● Exercise details: No pictures, nothing altered: return the data below.

● Records supplied:
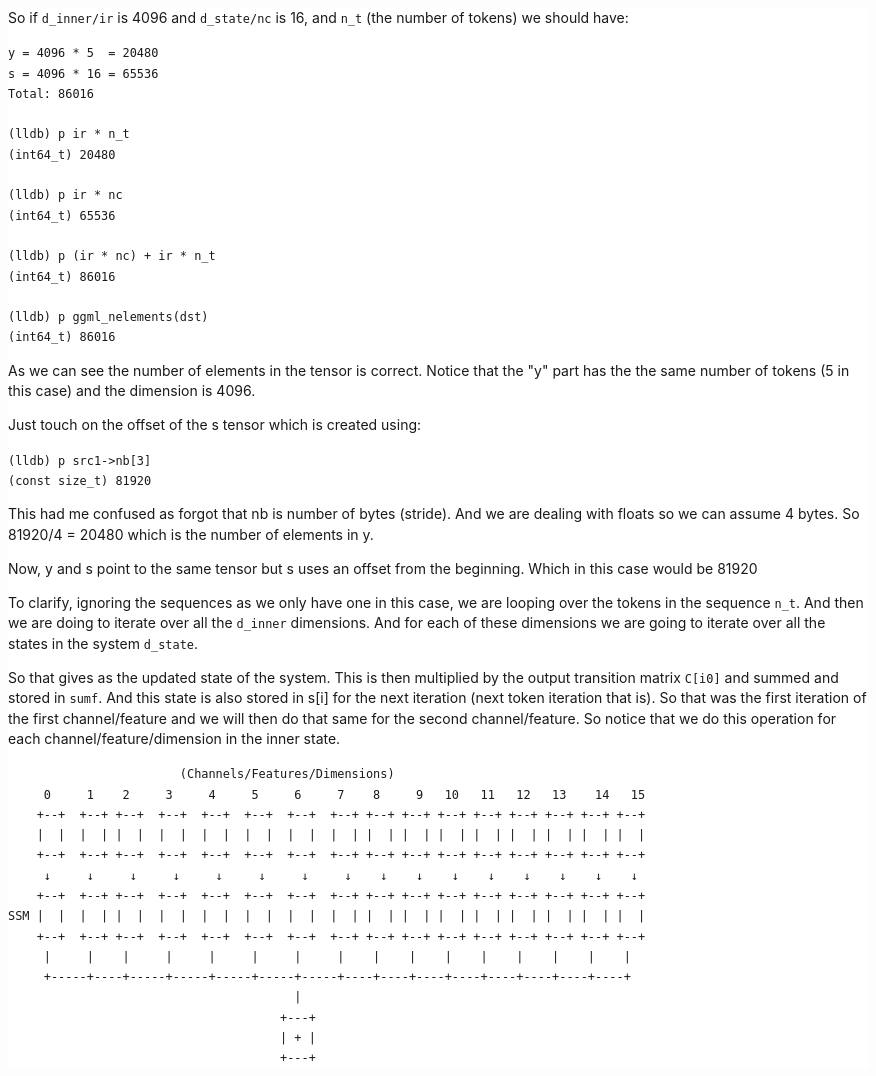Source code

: So if `d_inner/ir` is 4096 and `d_state/nc` is 16, and `n_t` (the number of tokens) we
should have:
```
y = 4096 * 5  = 20480
s = 4096 * 16 = 65536
Total: 86016

(lldb) p ir * n_t
(int64_t) 20480

(lldb) p ir * nc
(int64_t) 65536

(lldb) p (ir * nc) + ir * n_t
(int64_t) 86016

(lldb) p ggml_nelements(dst)
(int64_t) 86016
```
As we can see the number of elements in the tensor is correct.
Notice that the "y" part has the the same number of tokens (5 in this case) and
the dimension is 4096.

Just touch on the offset of the s tensor which is created using:
```console
(lldb) p src1->nb[3]
(const size_t) 81920
```
This had me confused as forgot that nb is number of bytes (stride). And we are dealing
with floats so we can assume 4 bytes. So 81920/4 = 20480 which is the number of elements
in y.

Now, y and s point to the same tensor but s uses an offset from the beginning.
Which in this case would be 81920




To clarify, ignoring the sequences as we only have one in this case, we are looping
over the tokens in the sequence `n_t`. And then we are doing to iterate over all the
`d_inner` dimensions. And for each of these dimensions we are going to iterate over
all the states in the system `d_state`.

So that gives as the updated state of the system. This is then multiplied by the
output transition matrix `C[i0]` and summed and stored in `sumf`. And this
state is also stored in s[i] for the next iteration (next token iteration that
is).
So that was the first iteration of the first channel/feature and we will then
do that same for the second channel/feature.
So notice that we do this operation for each channel/feature/dimension in the
inner state. 

```
                        (Channels/Features/Dimensions)
     0     1    2     3     4     5     6     7    8     9   10   11   12   13    14   15
    +--+  +--+ +--+  +--+  +--+  +--+  +--+  +--+ +--+ +--+ +--+ +--+ +--+ +--+ +--+ +--+
    |  |  |  | |  |  |  |  |  |  |  |  |  |  |  | |  | |  | |  | |  | |  | |  | |  | |  |
    +--+  +--+ +--+  +--+  +--+  +--+  +--+  +--+ +--+ +--+ +--+ +--+ +--+ +--+ +--+ +--+
     ↓     ↓     ↓     ↓     ↓     ↓     ↓     ↓    ↓    ↓    ↓    ↓    ↓    ↓    ↓    ↓    
    +--+  +--+ +--+  +--+  +--+  +--+  +--+  +--+ +--+ +--+ +--+ +--+ +--+ +--+ +--+ +--+
SSM |  |  |  | |  |  |  |  |  |  |  |  |  |  |  | |  | |  | |  | |  | |  | |  | |  | |  |
    +--+  +--+ +--+  +--+  +--+  +--+  +--+  +--+ +--+ +--+ +--+ +--+ +--+ +--+ +--+ +--+
     |     |    |     |     |     |     |     |    |    |    |    |    |    |    |    |
     +-----+----+-----+-----+-----+-----+-----+----+----+----+----+----+----+----+----+
                                        |
                                      +---+
                                      | + |
                                      +---+
```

● Output for this exercise:
Source code

: So if `d_inner/ir` is 4096 and `d_state/nc` is 16, and `n_t` (the number of tokens) we
should have:
```
y = 4096 * 5  = 20480
s = 4096 * 16 = 65536
Total: 86016

(lldb) p ir * n_t
(int64_t) 20480

(lldb) p ir * nc
(int64_t) 65536

(lldb) p (ir * nc) + ir * n_t
(int64_t) 86016

(lldb) p ggml_nelements(dst)
(int64_t) 86016
```
As we can see the number of elements in the tensor is correct.
Notice that the "y" part has the the same number of tokens (5 in this case) and
the dimension is 4096.

Just touch on the offset of the s tensor which is created using:
```console
(lldb) p src1->nb[3]
(const size_t) 81920
```
This had me confused as forgot that nb is number of bytes (stride). And we are dealing
with floats so we can assume 4 bytes. So 81920/4 = 20480 which is the number of elements
in y.

Now, y and s point to the same tensor but s uses an offset from the beginning.
Which in this case would be 81920




To clarify, ignoring the sequences as we only have one in this case, we are looping
over the tokens in the sequence `n_t`. And then we are doing to iterate over all the
`d_inner` dimensions. And for each of these dimensions we are going to iterate over
all the states in the system `d_state`.

So that gives as the updated state of the system. This is then multiplied by the
output transition matrix `C[i0]` and summed and stored in `sumf`. And this
state is also stored in s[i] for the next iteration (next token iteration that
is).
So that was the first iteration of the first channel/feature and we will then
do that same for the second channel/feature.
So notice that we do this operation for each channel/feature/dimension in the
inner state. 

```
                        (Channels/Features/Dimensions)
     0     1    2     3     4     5     6     7    8     9   10   11   12   13    14   15
    +--+  +--+ +--+  +--+  +--+  +--+  +--+  +--+ +--+ +--+ +--+ +--+ +--+ +--+ +--+ +--+
    |  |  |  | |  |  |  |  |  |  |  |  |  |  |  | |  | |  | |  | |  | |  | |  | |  | |  |
    +--+  +--+ +--+  +--+  +--+  +--+  +--+  +--+ +--+ +--+ +--+ +--+ +--+ +--+ +--+ +--+
     ↓     ↓     ↓     ↓     ↓     ↓     ↓     ↓    ↓    ↓    ↓    ↓    ↓    ↓    ↓    ↓    
    +--+  +--+ +--+  +--+  +--+  +--+  +--+  +--+ +--+ +--+ +--+ +--+ +--+ +--+ +--+ +--+
SSM |  |  |  | |  |  |  |  |  |  |  |  |  |  |  | |  | |  | |  | |  | |  | |  | |  | |  |
    +--+  +--+ +--+  +--+  +--+  +--+  +--+  +--+ +--+ +--+ +--+ +--+ +--+ +--+ +--+ +--+
     |     |    |     |     |     |     |     |    |    |    |    |    |    |    |    |
     +-----+----+-----+-----+-----+-----+-----+----+----+----+----+----+----+----+----+
                                        |
                                      +---+
                                      | + |
                                      +---+
```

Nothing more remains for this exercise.